→ **Your objective**
Check every line of the data below for the word "espressa". Copy the ones that have it.

→ **Records for processing**
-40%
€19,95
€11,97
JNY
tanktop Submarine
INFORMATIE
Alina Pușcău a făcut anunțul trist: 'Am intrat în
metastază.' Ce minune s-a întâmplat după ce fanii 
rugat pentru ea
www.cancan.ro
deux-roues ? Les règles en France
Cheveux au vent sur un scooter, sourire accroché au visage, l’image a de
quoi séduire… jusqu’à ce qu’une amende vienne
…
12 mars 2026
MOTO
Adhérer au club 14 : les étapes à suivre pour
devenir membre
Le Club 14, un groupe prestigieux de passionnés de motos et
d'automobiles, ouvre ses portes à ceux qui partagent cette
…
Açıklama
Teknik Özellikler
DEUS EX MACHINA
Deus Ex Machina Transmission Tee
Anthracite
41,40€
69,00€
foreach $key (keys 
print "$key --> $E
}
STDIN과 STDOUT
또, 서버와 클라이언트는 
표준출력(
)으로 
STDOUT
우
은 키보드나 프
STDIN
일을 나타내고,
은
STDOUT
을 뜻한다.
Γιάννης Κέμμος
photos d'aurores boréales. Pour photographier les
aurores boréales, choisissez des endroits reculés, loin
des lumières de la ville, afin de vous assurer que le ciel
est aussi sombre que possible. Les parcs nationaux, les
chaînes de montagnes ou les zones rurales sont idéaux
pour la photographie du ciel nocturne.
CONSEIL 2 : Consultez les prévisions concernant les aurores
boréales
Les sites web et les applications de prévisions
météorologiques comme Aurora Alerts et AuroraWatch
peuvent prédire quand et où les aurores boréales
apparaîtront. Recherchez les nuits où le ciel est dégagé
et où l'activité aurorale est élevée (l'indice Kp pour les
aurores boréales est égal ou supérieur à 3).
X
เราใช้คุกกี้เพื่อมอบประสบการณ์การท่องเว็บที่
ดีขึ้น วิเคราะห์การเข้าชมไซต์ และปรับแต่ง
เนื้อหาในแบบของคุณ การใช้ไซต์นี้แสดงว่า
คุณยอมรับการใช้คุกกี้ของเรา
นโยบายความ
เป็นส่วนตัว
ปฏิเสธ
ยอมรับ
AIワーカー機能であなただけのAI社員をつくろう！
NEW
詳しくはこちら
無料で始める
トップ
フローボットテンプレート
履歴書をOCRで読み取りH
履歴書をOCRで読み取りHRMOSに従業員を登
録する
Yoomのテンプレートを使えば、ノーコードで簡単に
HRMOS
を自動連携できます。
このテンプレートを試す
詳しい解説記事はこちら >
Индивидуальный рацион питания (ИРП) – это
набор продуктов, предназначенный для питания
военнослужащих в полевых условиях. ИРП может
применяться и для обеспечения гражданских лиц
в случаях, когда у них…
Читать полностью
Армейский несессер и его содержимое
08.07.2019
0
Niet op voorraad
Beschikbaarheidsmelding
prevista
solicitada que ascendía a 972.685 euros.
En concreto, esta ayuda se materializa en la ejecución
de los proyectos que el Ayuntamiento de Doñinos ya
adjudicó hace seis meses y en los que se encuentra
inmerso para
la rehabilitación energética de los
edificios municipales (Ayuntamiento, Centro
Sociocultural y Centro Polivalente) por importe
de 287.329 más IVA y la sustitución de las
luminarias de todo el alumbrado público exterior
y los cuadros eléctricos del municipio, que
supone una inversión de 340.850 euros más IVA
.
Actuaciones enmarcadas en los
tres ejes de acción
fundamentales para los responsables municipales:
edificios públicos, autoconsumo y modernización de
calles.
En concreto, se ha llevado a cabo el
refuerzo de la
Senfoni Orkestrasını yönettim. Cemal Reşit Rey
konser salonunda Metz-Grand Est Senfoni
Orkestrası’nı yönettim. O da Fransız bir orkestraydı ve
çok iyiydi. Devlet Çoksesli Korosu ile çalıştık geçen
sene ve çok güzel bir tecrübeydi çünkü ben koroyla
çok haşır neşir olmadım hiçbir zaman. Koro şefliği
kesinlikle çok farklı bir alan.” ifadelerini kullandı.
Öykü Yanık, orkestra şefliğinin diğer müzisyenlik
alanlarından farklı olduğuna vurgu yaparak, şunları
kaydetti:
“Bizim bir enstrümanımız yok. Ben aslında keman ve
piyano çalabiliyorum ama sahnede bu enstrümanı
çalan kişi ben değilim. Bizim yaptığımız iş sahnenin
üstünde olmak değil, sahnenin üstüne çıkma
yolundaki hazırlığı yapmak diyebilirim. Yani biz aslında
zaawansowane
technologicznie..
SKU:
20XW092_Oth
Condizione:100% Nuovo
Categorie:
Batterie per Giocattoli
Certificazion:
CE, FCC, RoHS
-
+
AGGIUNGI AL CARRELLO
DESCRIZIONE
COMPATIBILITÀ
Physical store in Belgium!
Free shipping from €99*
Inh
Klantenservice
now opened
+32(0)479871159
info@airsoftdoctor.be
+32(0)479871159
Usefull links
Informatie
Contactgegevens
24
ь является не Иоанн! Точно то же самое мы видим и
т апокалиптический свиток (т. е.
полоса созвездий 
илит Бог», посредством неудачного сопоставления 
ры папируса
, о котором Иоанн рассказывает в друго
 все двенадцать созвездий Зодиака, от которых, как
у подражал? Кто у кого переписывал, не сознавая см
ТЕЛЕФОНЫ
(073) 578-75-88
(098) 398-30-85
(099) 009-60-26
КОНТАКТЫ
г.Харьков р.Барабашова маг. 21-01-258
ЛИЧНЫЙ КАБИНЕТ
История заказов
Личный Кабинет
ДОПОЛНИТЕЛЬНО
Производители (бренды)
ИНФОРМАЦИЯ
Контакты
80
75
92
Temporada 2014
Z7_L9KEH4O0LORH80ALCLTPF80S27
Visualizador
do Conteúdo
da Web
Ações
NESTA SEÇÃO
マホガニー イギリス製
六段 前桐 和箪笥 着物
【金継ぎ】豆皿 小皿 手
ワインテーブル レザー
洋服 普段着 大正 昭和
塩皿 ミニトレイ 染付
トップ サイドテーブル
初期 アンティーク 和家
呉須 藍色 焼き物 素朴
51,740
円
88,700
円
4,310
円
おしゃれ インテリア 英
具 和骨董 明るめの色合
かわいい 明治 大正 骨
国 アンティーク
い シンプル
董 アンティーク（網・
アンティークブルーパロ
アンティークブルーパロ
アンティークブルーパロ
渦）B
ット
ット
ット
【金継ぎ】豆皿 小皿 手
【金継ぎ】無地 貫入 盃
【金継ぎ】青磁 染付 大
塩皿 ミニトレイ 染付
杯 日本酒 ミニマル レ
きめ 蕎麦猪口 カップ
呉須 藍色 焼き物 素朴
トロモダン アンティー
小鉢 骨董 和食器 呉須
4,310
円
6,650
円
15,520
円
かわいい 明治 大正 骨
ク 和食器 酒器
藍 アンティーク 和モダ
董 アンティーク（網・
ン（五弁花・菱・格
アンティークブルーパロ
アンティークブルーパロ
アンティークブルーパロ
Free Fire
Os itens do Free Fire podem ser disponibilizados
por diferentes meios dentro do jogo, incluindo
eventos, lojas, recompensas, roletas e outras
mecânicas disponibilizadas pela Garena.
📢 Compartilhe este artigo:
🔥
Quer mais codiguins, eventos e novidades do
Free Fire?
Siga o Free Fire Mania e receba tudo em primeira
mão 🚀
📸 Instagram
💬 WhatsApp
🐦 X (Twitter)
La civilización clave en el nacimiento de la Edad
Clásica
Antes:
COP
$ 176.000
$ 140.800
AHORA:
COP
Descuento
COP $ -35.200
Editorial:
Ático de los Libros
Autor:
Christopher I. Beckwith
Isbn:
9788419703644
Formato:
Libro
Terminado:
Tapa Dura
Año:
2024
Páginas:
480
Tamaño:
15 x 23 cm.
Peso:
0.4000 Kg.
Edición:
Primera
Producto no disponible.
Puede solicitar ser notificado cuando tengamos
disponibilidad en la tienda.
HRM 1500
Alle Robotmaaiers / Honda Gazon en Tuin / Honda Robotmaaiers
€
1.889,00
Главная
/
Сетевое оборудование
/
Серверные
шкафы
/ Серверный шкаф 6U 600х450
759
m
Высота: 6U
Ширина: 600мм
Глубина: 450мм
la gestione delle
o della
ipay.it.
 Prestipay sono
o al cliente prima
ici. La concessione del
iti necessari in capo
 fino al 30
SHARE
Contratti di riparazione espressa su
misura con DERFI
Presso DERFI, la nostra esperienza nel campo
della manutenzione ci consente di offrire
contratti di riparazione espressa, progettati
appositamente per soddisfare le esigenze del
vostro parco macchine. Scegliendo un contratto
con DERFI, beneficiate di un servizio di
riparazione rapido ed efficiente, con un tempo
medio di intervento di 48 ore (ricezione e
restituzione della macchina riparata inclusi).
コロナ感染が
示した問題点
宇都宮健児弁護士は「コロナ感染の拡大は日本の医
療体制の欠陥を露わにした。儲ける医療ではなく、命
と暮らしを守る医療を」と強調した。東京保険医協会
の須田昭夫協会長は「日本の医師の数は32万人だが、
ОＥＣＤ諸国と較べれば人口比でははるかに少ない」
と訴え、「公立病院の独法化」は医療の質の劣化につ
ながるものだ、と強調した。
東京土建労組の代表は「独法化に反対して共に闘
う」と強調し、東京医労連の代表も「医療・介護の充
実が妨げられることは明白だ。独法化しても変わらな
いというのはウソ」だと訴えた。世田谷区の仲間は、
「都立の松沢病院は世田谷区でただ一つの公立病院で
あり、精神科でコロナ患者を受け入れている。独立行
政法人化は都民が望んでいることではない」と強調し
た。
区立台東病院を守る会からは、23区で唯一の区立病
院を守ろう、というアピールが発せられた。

→ **Problem solution**
Contratti di riparazione espressa su
contratti di riparazione espressa, progettati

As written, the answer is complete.